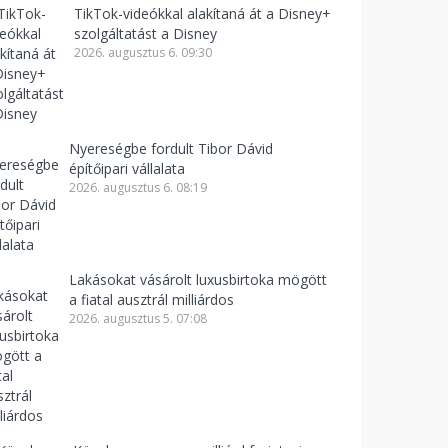
TikTok-videókkal alakítaná át a Disney+
szolgáltatást a Disney
2026. augusztus 6. 09:30
Nyereségbe fordult Tibor Dávid
építőipari vállalata
2026. augusztus 6. 08:19
Lakásokat vásárolt luxusbirtoka mögött
a fiatal ausztrál milliárdos
2026. augusztus 5. 07:08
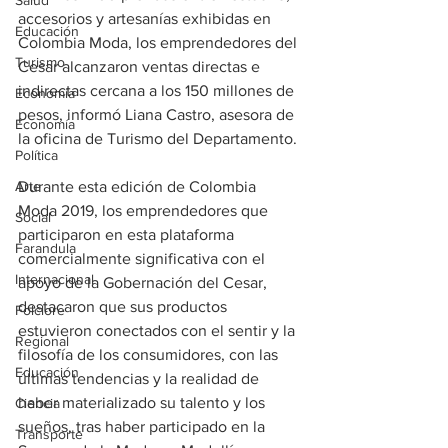
Salud
accesorios y artesanías exhibidas en 
Educación
Colombia Moda, los emprendedores del 
Turismo
Cesar alcanzaron ventas directas e 
indirectas cercana a los 150 millones de 
Economía
pesos, informó Liana Castro, asesora de 
Economía
la oficina de Turismo del Departamento.
Política
Durante esta edición de Colombia 
Arte
Moda 2019, los emprendedores que 
Social
participaron en esta plataforma 
Farandula
comercialmente significativa con el 
Internacional
apoyo de la Gobernación del Cesar, 
destacaron que sus productos 
Folclore
estuvieron conectados con el sentir y la 
Regional
filosofía de los consumidores, con las 
Educación
últimas tendencias y la realidad de 
haber materializado su talento y los 
Ciencia
sueños, tras haber participado en la 
Transporte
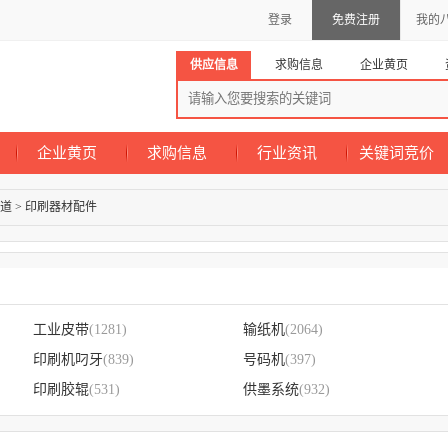
登录
免费注册
我的
供应信息
求购信息
企业黄页
企业黄页
求购信息
行业资讯
关键词竞价
道
>
印刷器材配件
工业皮带
(1281)
输纸机
(2064)
印刷机叼牙
(839)
号码机
(397)
印刷胶辊
(531)
供墨系统
(932)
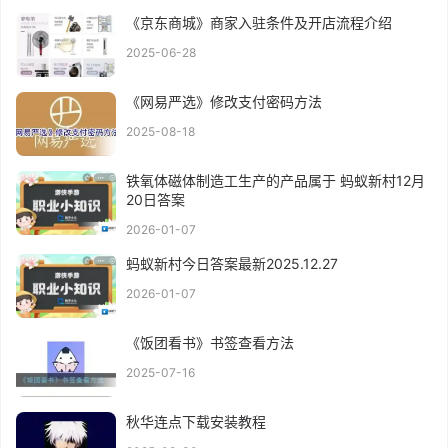
《京东商城》商家入驻条件及开店流程介绍
2025-06-28
《网易严选》修改支付密码方法
2025-08-18
铁氧体磁体制造工生产的产品属于 蚂蚁新村12月
20日答案
2026-01-07
蚂蚁新村今日答案最新2025.12.27
2026-01-07
《饭团看书》书签查看方法
2025-07-16
秋华连点下载安装教程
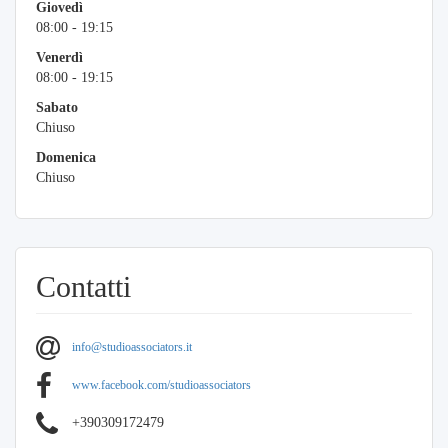
Giovedì
08:00 - 19:15
Venerdì
08:00 - 19:15
Sabato
Chiuso
Domenica
Chiuso
Contatti
info@studioassociators.it
www.facebook.com/studioassociators
+390309172479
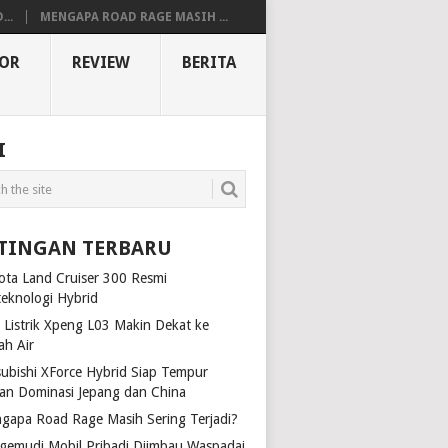
..
MENGAPA ROAD RAGE MASIH ...
OR
REVIEW
BERITA
I
TINGAN TERBARU
ota Land Cruiser 300 Resmi
teknologi Hybrid
 Listrik Xpeng L03 Makin Dekat ke
ah Air
subishi XForce Hybrid Siap Tempur
an Dominasi Jepang dan China
gapa Road Rage Masih Sering Terjadi?
gemudi Mobil Pribadi Diimbau Waspadai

□ □ □ □ □

▸ WHAT IS NEEDED: Could you work out how many lines in the records include "emprendedores"? Answer with the number only.

▸ RESPONSE: 2